## Data to use
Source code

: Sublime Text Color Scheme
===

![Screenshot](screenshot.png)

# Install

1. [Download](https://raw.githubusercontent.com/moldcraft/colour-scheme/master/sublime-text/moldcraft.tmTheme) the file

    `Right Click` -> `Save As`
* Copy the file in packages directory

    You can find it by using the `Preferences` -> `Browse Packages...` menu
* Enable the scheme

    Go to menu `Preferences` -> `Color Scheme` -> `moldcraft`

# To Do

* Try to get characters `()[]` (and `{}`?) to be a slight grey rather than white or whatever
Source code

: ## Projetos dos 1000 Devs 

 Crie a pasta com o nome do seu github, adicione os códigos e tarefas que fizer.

## Work request
Copy out verbatim every line from the very beginning of the items down to and including the line containing "in packages directory".

## Exercise solution
Source code

: Sublime Text Color Scheme
===

![Screenshot](screenshot.png)

# Install

1. [Download](https://raw.githubusercontent.com/moldcraft/colour-scheme/master/sublime-text/moldcraft.tmTheme) the file

    `Right Click` -> `Save As`
* Copy the file in packages directory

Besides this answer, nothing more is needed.